El caricaturista Antonio Helguera, quien obtuvo el Premio Nacional de Periodismo en los años 1996 y 2002, acaeció la noche de ayer viernes 25 de junio a causa de un infarto al corazón. De esta manera, abandonó su existencia quien en vida fue un referente por su contribución a la crítica de política nacional.

Egresado de la Escuela Nacional de Pintura, Escultura y Grabado La Esmeralda del INBAL, Antonio Helguera (1965) laboró en diferentes diarios de circulación nacional desde 1983 (El Día, La Jornada y en las revistas Siempre! y Proceso) y fue codirector de las publicaciones especializadas El Chahuistle y El Chamuco.

Integrante de una familia de dibujantes, Antonio Helguera conducía el programa El Chamuco TV, a través del Canal 22, Canal Once y TV UNAM, además de coeditar varios libros con algunos de sus colegas: El sexenio me da risa (1994) y El sexenio ya no me da risa (1994), junto con El Fisgón; en 1995, al lado de otros colegas publicó El tataranieto del Ahuizote, así como El sexenio me da pena” (2000) y El sexenio se me hace chiquito, (2003), al lado de El Fisgón y Hernández.

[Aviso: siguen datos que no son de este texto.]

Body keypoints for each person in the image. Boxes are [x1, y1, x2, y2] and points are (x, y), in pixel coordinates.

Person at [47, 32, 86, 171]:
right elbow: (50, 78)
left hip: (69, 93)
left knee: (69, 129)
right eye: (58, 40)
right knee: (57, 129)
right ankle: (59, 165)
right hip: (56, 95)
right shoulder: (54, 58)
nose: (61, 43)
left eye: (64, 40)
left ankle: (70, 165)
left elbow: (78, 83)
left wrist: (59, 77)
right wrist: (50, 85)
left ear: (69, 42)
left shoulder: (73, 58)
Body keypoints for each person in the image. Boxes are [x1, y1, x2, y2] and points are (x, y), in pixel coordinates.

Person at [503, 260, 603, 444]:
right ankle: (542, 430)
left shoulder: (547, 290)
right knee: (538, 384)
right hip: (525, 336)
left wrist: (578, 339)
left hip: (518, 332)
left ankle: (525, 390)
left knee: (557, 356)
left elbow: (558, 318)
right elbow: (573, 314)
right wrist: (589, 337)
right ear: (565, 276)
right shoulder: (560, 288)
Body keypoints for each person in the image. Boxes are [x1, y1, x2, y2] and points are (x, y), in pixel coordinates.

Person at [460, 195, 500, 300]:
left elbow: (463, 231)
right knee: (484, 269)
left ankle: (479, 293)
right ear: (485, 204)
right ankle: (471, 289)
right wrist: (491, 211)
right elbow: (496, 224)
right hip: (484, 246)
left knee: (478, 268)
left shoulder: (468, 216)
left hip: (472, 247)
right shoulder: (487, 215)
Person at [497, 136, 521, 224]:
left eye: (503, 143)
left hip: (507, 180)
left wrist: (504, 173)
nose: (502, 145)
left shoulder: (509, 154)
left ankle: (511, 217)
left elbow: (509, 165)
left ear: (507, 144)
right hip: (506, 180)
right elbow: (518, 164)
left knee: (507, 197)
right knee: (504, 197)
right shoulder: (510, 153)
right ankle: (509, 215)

En 2017 ganó el premio La Catrina, galardón que entregan durante la Feria Internacional del Libro de Guadalajara a caricaturistas y moneros.

Helguera será recordado como un artista que, desde su quehacer, acompañó las causas justas y movimientos sociales de México; quedará en la memoria su agudeza, humor y refinada inteligencia.

Diversas han sido las muestras de afecto hacia Helguera y el extenso pésame a su esposa, la también periodista Alma Muñoz. Entre estos destacan los del Presidente Andrés Manuel López Obrador, y miembros de su gabinete como la secretaría de Cultura, Alejandra Frausto Guerrero, y el presidente del SPR, Jenaro Villamil.

De igual forma, sus colegas moneros y periodistas en general, han clamado desde la noche de ayer, la profunda desazón que deja la partida de uno de los cartonistas más destacados de las últimas tres décadas.

Para los reporteros y colaboradores de El Indeleble, la pérdida de Helguera nos recuerda lo frágil que es la vida, y al mismo tiempo nos compromete a trabajar con la congruencia que Antonio profesó y que pudimos testificar aquellos que lo conocimos y compartimos con él esta profesión desde la trinchera de la crítica al poder más allá de las militancias partidistas. Que descanse en paz.